自分が選手だったらどんなスピーチをするか、を考えると、いつも自分自身が選手だった時とは異なる視点がたくさん出てきます。たとえば、「言葉の定義や説明が曖昧なまま試合が進んでいないか」「矛盾する論点が出ていないか」など、自分が第三者の冷静な立場にいることで初めて検討できる点はたくさんあります。それをどう改善するかを考えることは、自分が試合をするにあたっても役に立つでしょう。

 

また、ジャッジになったつもりで、論点の評価を頭の中でまとめる、という作業も有効です。自分をニュートラルな立場に置いてみると、普通に準備している時とはまた違った見え方がすることがあるのではないでしょうか。また、それを実際のジャッジの講評と見比べて、その共通点と相違点を洗い出してみるのも面白いかもしれません。

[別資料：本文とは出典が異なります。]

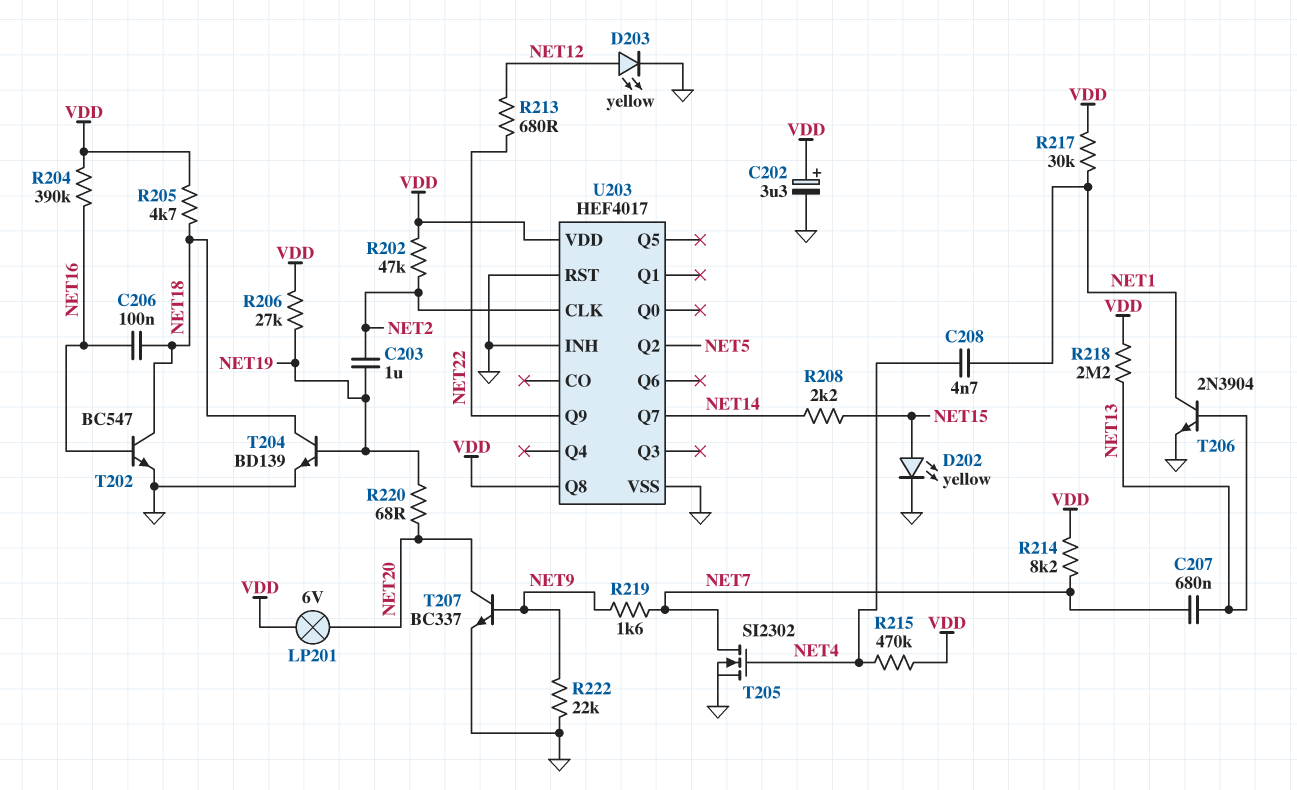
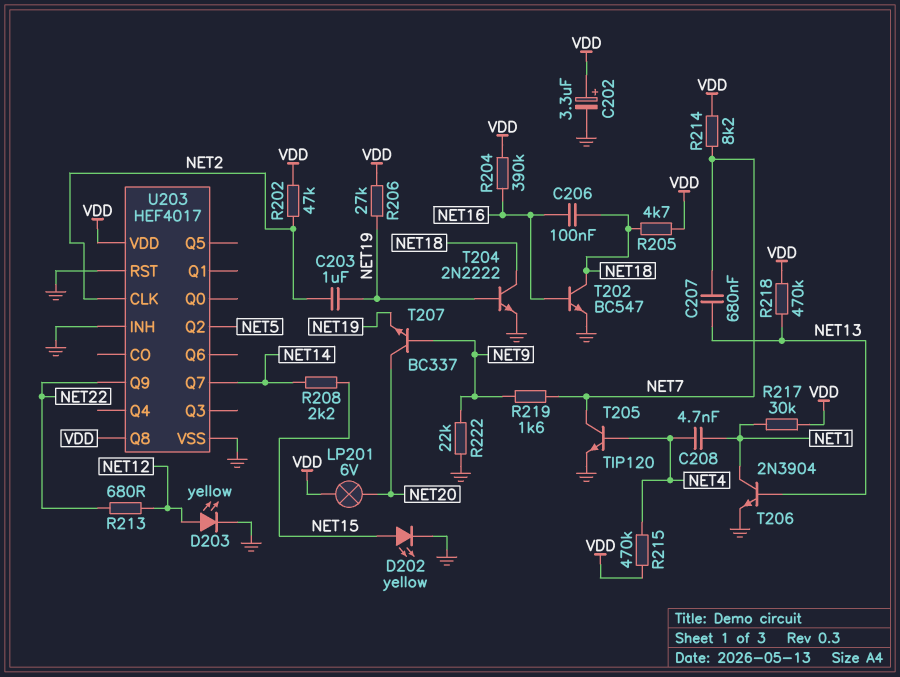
R218: 2.2M (NET13, VDD) -> 470k (NET13, VDD)
R220: 68 (NET19, NET20) -> none
T204: NPN BD139 (B NET19, C NET18, E GND) -> NPN 2N2222 (B NET19, C NET18, E GND)
T205: NMOS SI2302 (G NET4, D NET7, S GND) -> NPN TIP120 (B NET4, C NET7, E GND)
T207: NPN BC337 (B NET9, C NET20, E GND) -> NPN BC337 (B NET9, C NET20, E NET19)

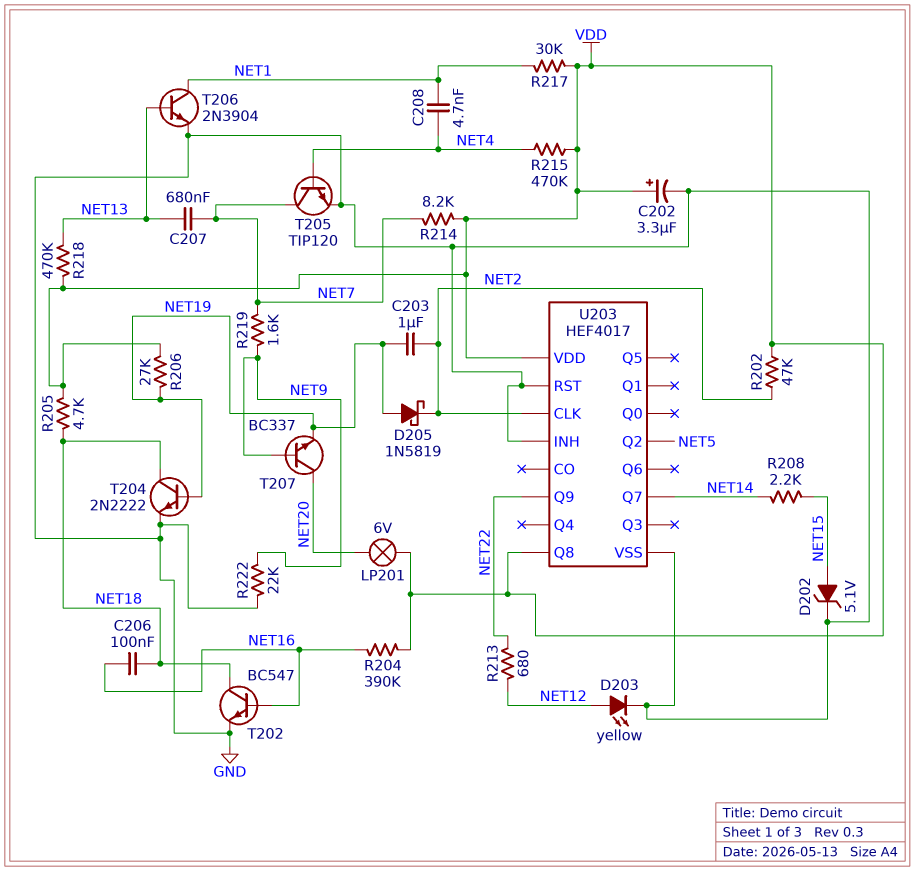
D202: LED yellow (A NET15, K GND) -> zener 5.1V (A NET15, K GND)
D205: none -> schottky 1N5819 (A NET19, K NET2)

その論題で試合をしていない場合も、ジャッジをすることはとても大切です。特に両チームの分析がぶつかっている所でどのように考えて決着をつけるか、といった作業は、他の論題に活かせることは勿論、現実の意思決定にも通じるトレーニングの一つとなるでしょう。

 

2-2 感想戦をしよう

 

2-1に続いて行うと有効なのは、「感想戦」です。ジャッジの講評の前後で、他の聴衆と、その試合をどう見たかについて話してみましょう。先程も述べたように、ディベート大会は異なる価値観や考え方を持つ人が集まって開催されています。そのため、「議論をどう評価したか」「自分だったらどうスピーチしたか」には、まさに十人十色の答えがあります。多くの人と感想を言い合うことで、自分の考えの特徴や「クセ」が見えてきたりすることもあったりします。

 

またそのためにも、もし観戦を検討していたり、ディベートに関心を持ったお友達などがいらっしゃったら、是非お誘いあわせの上お越しください!ディベート大会では、スピーチが多くの人の目に触れるため、その試合を越えてコミュニティ全体で議論が深まっていく側面があります。一人でも多くの方のご参加をお待ちしております。

 

※ただし、熱中しすぎて選手や他の方々の迷惑にならないようご注意ください!特に、試合時間を超過して会場に残ったりしないようご配慮お願いいたします。

 

 

如何だったでしょうか?

今年の全日本大会では、2日目の決勝戦後に「ジャッジ」をテーマとした特別企画も行われます。大会を楽しみ尽くすためにも、選手の皆様は勿論、そうでない皆様も、是非色々な試合を観戦してみていただければ幸いです!

 

また、本大会では、新設した「大学ディベート貢献賞」の表彰も行われます。この賞では、「感謝も、言葉に」のコピーのもと、大学ディベートの発展に寄与した大学生の方を表彰させていただきます。上記のような試合・観戦を通した議論の深まりも、それを支えてくださる方々あってのもの。是非その感謝のお気持ちを伝えるためにも、会場にお越しいただければ幸いに思います。